The survivors mentioned earlier who met Pompeo urged him and the USA that they should try and educate the Chinese citizens about the “truth” of the events of June 4.

Xi Jinping’s to-be wife and Tiananmen Celebration

Xi Jinping’s wife Peng Liyuan is infamously known for a picture where she is singing to the Chinese troops following the bloody massacre where possibly thousands were killed. The image is living proof about Peng Liyuan’s involvement in the greatest human massacres of all time. Although the image was swiftly taken down of Chinese social media platforms but as is the case with the Internet, nothing is ever permanently deleted here.

The image still does the rounds of the internet routinely, especially during the anniversary of the Tiananmen Square massacre, despite the Chinese trying their best to censor it.

Hong Kong—History repeating itself?

The famous annual vigil of Hong Kong that is taken out in the memory of the Tiananmen Square massacre has for the first time been banned citing COVID-19 fears. Hong Kong is on a similar trajectory as the calls for democracy have been steadily rising. Because the media is independent at the moment in Hong Kong, China has not been able to penetrate as much as it would have liked but you can expect restrictions from Beijing if it is able to find its way around with the controversial bills.

With last year’s Extradition bill and last month’s National Security Bill, China is trying to quash the freedom movements in Hong Kong just like it had done 31 years earlier in Tiananmen.

China needs to be held accountable

The little land-locked European nation of the Czech Republic has given us a little example of how to take on China and show the truth of Tiananmen square to the world and the oblivious Chinese.

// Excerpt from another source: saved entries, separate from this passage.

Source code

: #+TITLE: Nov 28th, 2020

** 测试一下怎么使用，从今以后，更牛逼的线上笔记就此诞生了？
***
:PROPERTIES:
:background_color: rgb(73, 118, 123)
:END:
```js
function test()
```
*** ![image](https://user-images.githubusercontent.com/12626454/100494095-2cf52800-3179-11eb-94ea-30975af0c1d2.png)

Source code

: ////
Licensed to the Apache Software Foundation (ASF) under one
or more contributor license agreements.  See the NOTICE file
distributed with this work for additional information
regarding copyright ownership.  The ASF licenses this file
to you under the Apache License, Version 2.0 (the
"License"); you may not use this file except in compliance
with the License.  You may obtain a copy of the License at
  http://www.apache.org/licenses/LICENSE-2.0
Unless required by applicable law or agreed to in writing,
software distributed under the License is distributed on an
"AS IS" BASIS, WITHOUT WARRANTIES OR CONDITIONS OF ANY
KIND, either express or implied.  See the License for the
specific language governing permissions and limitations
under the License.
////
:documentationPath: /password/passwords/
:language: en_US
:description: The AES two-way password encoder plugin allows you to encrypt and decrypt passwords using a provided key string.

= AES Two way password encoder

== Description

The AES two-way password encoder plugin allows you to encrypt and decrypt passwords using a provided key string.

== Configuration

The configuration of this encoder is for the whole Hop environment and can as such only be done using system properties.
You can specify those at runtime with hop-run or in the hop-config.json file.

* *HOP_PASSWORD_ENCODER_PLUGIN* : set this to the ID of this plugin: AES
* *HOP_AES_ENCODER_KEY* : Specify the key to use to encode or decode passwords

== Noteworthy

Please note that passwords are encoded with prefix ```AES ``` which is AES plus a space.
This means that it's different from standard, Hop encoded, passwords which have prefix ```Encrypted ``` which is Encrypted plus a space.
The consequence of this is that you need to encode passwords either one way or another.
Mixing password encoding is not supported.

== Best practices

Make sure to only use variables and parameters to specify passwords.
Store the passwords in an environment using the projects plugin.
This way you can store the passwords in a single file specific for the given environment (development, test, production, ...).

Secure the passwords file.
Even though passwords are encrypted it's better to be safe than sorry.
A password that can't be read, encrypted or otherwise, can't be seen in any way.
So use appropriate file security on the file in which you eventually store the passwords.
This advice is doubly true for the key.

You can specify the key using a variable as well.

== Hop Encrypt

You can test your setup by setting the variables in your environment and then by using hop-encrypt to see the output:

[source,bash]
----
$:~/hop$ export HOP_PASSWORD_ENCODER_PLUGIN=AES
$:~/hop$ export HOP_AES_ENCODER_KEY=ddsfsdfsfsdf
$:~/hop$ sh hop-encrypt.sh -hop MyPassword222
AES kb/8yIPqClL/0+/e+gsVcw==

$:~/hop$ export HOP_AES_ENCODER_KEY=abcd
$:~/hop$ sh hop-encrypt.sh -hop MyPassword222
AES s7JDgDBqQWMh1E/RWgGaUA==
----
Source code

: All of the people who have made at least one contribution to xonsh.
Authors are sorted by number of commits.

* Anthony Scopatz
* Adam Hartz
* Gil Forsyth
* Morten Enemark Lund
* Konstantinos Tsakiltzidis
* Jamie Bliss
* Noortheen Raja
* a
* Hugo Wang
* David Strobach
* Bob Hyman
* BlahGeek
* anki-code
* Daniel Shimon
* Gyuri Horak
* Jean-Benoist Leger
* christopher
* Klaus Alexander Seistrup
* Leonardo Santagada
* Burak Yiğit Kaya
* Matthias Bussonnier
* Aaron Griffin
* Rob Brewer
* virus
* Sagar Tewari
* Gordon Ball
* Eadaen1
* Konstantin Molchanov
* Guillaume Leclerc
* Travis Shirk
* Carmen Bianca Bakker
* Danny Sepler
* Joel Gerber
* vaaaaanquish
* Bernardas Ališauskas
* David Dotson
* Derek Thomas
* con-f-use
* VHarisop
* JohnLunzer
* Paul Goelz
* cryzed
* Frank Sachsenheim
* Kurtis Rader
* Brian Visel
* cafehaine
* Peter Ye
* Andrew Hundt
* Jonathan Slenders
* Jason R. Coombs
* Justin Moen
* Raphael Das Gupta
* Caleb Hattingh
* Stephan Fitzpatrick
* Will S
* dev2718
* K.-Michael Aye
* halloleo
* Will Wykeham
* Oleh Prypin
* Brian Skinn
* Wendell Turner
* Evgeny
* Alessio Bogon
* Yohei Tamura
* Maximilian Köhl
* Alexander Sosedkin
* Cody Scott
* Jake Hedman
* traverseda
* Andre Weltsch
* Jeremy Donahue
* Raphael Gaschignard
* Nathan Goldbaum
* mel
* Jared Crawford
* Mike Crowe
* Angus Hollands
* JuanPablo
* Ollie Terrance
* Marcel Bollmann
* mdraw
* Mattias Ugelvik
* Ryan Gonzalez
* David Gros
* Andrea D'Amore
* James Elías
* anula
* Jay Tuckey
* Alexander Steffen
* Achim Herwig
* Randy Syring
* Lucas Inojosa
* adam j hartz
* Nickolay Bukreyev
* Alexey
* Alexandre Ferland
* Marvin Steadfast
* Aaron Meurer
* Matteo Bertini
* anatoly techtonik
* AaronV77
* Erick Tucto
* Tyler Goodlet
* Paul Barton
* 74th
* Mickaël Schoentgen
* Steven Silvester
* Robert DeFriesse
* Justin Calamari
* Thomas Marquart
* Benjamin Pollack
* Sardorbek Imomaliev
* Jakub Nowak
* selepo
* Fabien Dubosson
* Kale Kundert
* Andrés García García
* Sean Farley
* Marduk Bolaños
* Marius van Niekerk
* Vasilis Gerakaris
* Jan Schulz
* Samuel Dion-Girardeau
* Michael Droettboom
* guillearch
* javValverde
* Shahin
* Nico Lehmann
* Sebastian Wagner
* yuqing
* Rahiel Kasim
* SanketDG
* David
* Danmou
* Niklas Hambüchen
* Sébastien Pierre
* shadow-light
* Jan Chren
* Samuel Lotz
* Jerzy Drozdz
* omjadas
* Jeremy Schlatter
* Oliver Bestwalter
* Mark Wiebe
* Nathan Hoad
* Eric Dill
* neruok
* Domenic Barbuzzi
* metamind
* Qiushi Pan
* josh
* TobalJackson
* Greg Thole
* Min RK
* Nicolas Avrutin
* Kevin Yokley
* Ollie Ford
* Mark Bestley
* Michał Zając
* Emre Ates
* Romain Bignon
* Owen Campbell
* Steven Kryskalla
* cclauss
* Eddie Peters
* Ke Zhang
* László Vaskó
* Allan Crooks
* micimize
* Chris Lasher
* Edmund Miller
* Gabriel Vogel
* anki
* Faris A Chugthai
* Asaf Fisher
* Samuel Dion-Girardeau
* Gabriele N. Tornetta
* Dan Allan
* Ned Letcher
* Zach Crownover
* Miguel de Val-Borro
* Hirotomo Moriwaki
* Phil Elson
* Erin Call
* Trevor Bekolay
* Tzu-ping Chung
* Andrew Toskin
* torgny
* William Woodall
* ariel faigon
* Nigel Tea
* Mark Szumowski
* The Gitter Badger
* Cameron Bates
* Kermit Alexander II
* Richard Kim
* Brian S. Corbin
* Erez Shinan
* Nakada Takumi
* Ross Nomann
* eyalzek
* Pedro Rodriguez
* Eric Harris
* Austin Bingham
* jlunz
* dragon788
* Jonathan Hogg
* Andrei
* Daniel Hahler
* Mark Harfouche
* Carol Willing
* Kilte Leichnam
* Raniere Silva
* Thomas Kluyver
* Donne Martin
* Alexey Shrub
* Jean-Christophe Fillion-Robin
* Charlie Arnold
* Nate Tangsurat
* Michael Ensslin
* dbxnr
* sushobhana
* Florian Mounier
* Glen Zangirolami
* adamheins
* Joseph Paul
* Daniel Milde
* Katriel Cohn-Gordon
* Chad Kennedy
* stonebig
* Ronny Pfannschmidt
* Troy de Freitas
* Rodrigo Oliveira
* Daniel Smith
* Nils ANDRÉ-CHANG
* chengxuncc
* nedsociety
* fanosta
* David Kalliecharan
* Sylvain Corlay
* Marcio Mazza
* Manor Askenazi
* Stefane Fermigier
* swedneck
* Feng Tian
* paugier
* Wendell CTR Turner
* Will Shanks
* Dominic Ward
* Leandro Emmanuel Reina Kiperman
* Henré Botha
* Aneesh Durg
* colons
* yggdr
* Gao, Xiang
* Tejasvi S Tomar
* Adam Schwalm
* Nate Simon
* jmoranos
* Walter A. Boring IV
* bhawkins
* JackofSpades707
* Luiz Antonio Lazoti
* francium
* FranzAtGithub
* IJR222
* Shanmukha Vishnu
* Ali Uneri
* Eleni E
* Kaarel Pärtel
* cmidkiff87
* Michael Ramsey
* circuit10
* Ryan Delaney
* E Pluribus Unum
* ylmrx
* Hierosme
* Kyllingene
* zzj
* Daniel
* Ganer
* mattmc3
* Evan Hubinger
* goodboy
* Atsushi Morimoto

The time has come now that the world is brought level on terms with the unspeakable atrocities the Chinese have undertaken on humankind. From the killing of pro-democracy protestors in Tiananmen Square to Falun gong persecution to the Uighur Muslims to the spread of deadly SARS and now COVID-19 which has killed thousands—China needs to be held accountable for its every single sin and made to pay the reparations it so dearly owes us all.